On Tuesday, Wikipedia turned 18 years old. If this massive encyclopedic project, which works on the principle of cloud sourcing, was a man, then in most countries it would be considered legally an adult. But in fact, the free online encyclopedia has long played the role of a bona fide internet adult.
Since its inception, Wikipedia has grown incredibly. It boasts 5.7 million articles in English and
92 billion page views over the past year.
The reputation of the site has also undergone major changes. If you ask Siri, Alexa, or Google Home a question from general knowledge, they will most likely take an answer from Wikipedia. The online encyclopedia has been quoted in more than 400 court proceedings, according to a
work from 2010, published in the Yale Journal of Law and Technology. Many professors reject traditional essay writing assignments and instead
offer students to expand a Wikipedia article or write a new article on a topic. YouTube director Susan Wojczycki
announced that the service plans to supply videos that highlight conspiracy theories with links to relevant Wikipedia articles. Facebook has opened the possibility of using Wikipedia content to provide users with additional information about news sources in their feed.
The flourishing of Wikipedia is connected with the crucial difference of this project from other
top ten sites: on Wikipedia, truth outweighs self-expression.
Last year, Wikipedia co-founder Jim Wales
told NPR that, by and large, Wikipedia managed to avoid the problem of "fake news", which raises the question of how the management of the encyclopedia differs from the management of other sites. Brian Feldman
in an article for New York magazine suggested that the whole thing was the readiness of the encyclopedia community to remove data. If a user publishes information of poor quality, other users have the right and the ability to delete content that is not considered encyclopedic. This is very different from the Twitter platform, on which false statements, fanning events, can remain for years.
The Wikipedia community has also adopted automatic technologies that protect the integrity of the encyclopedia. If YouTube scans the video for potential rule violations using the
Content ID database, the Wikipedia editors community has created editing bots making content-quality judgments. For example,
ClueBot NG quickly gets rid of the consequences of possible vandalism based on a machine learning algorithm and a database that collects
typical signs , such as wordiness or poor punctuation. In 2016, YouTube
got into trouble by trying to push through its rules about abusive words, and many video bloggers complained about censorship. However, the requirement to remain within the bounds of decency makes sense on Wikipedia, since its community is united by the general idea of improving the quality of the encyclopedia.
Encyclopedists had opponents in each generation. In the XVIII century, Denis Diderot and other authors of the
Encyclopedia were declared heretics. Today, Wikipedia editors are experiencing serious difficulties: a hostile environment in a community where regular editors
cheat newcomers, a gradual
deterioration in the overall environment of the editors community, intruders
hacking administrator accounts for page vandalism,
systematic bias in writing articles, partially existing editors of men from western countries.

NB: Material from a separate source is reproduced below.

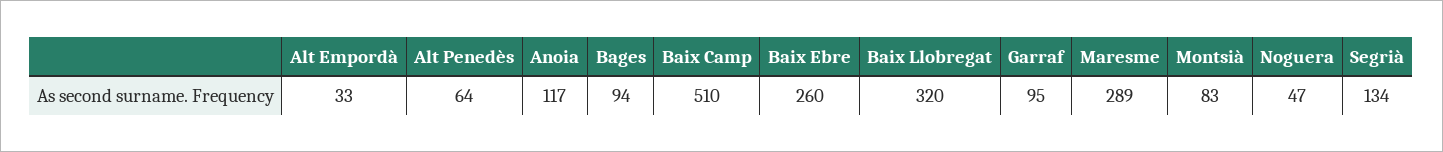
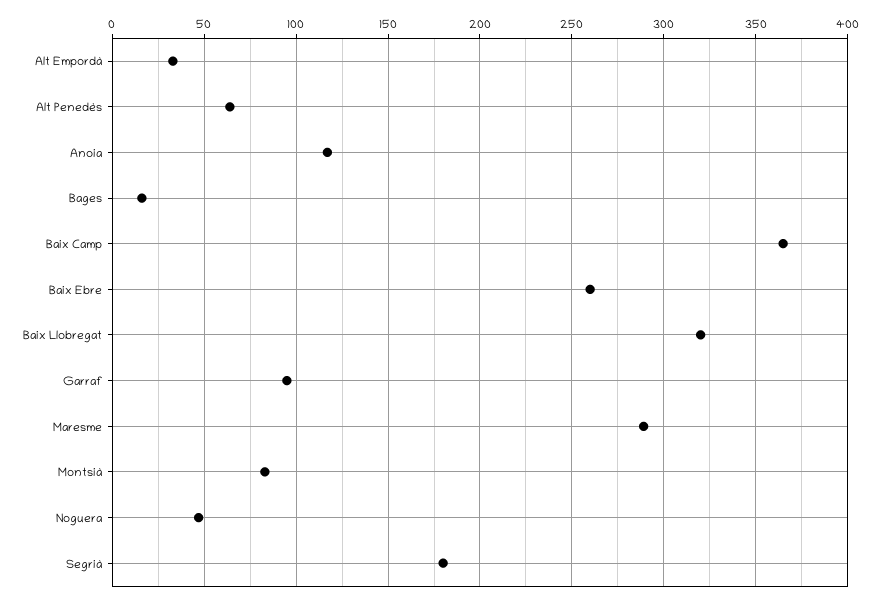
Bages: 94 -> 15
Baix Camp: 510 -> 365
Segrià: 134 -> 180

The gender imbalance on Wikipedia came to the attention of the media last year, when Donna Strickland won the Nobel Prize, and at the time of the presentation she
did not have her own page on Wikipedia. (The editors rejected the previous page about the Strickland due to insufficient noteworthiness). Catherine Maher, executive director at the non-profit foundation of the Wikimedia Foundation, wrote an editorial about this, where she noted that the encyclopedia is not the cause of bias in the world, but only reflects it.
It is worth emphasizing that volunteers from the Wikipedia community are gradually changing this situation. The
Women in Red volunteer group WikiProject, which was founded in 2015 by Rosie Stevenson-Goodnight and Roger Bamkin, set itself the goal of reducing the gender gap of the site, and has already increased the number of women’s biographies from 15% to 17.8%. Volunteer communities such as
AfroCROWD and
Art + Feminism organize
editorials , public events where volunteers help improve the encyclopedia coverage of underrepresented groups of people.
In the meantime,
YouTube stars make millions on video games, and influential instagrammers
post pseudo commercials to attract sponsors. Outside the closed world of Vika, the Internet is saturated with adolescent self-promotion.

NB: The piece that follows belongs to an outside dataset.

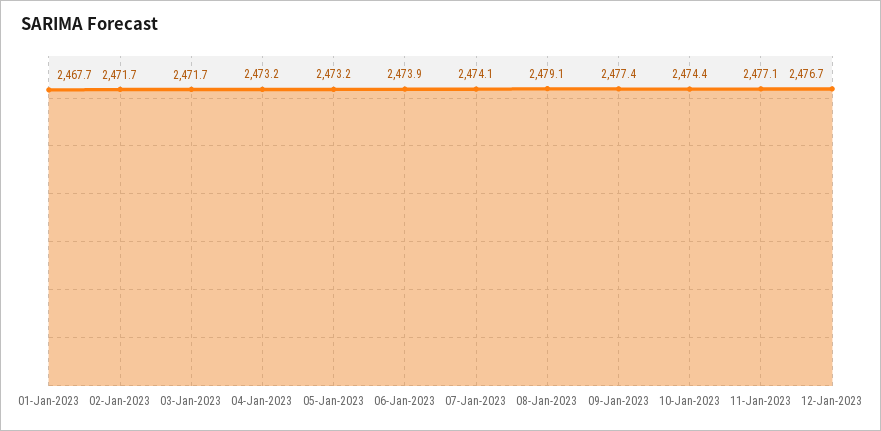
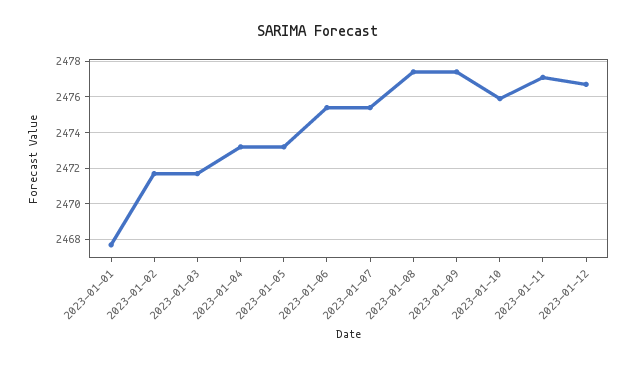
06-Jan-2023: 2473.9 -> 2475.5
07-Jan-2023: 2474.1 -> 2475.5
08-Jan-2023: 2479.1 -> 2477.5
10-Jan-2023: 2474.4 -> 2476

Compare these commercial stars with 70-year-old Jim Henderson, who has been engaged in cycling around New York for the last 12 years and taking photos for Wikipedia. In the Queens Daily Eagle they
write that Henderson uploaded thousands of original photos that seriously helped the community in covering news. Henderson voluntarily spends his time in order to benefit society, without waiting for compensation or likes in social networks.

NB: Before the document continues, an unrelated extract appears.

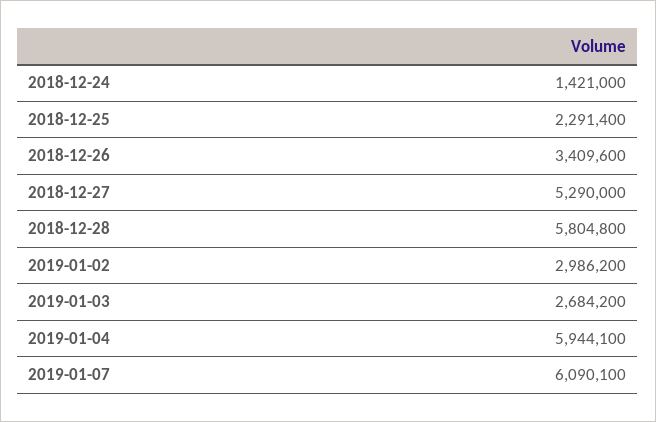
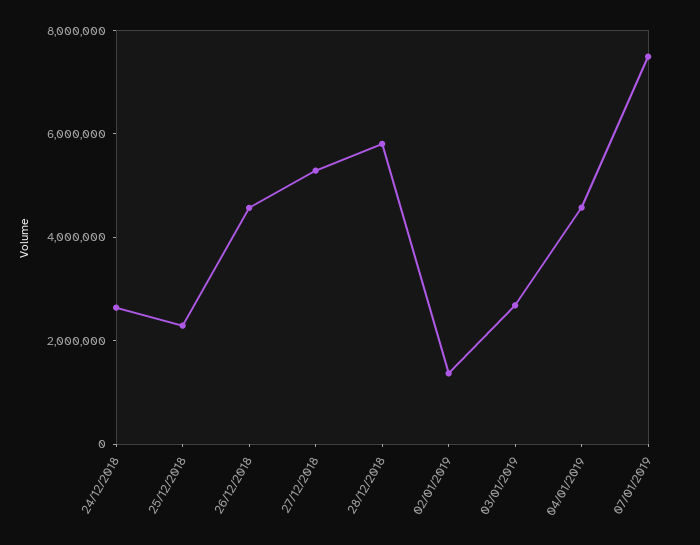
2018-12-24: 1421000 -> 2500000
2018-12-26: 3409600 -> 4500000
2019-01-02: 2986200 -> 1500000
2019-01-04: 5944100 -> 4500000
2019-01-07: 6090100 -> 7500000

The Millennials have come up with the term “adulting” to describe daily activities, denoting the independence of adults. But perhaps this concept can be extended to moral maturity and repeated contributions made for the sake of the common good. In honor of the transition to the next frontier by Wikipedia, it is worth noting that its community has been trying to grow up for a long time, and people contributing to the expansion of the encyclopedia are an example of autonomy that can be found less and less online.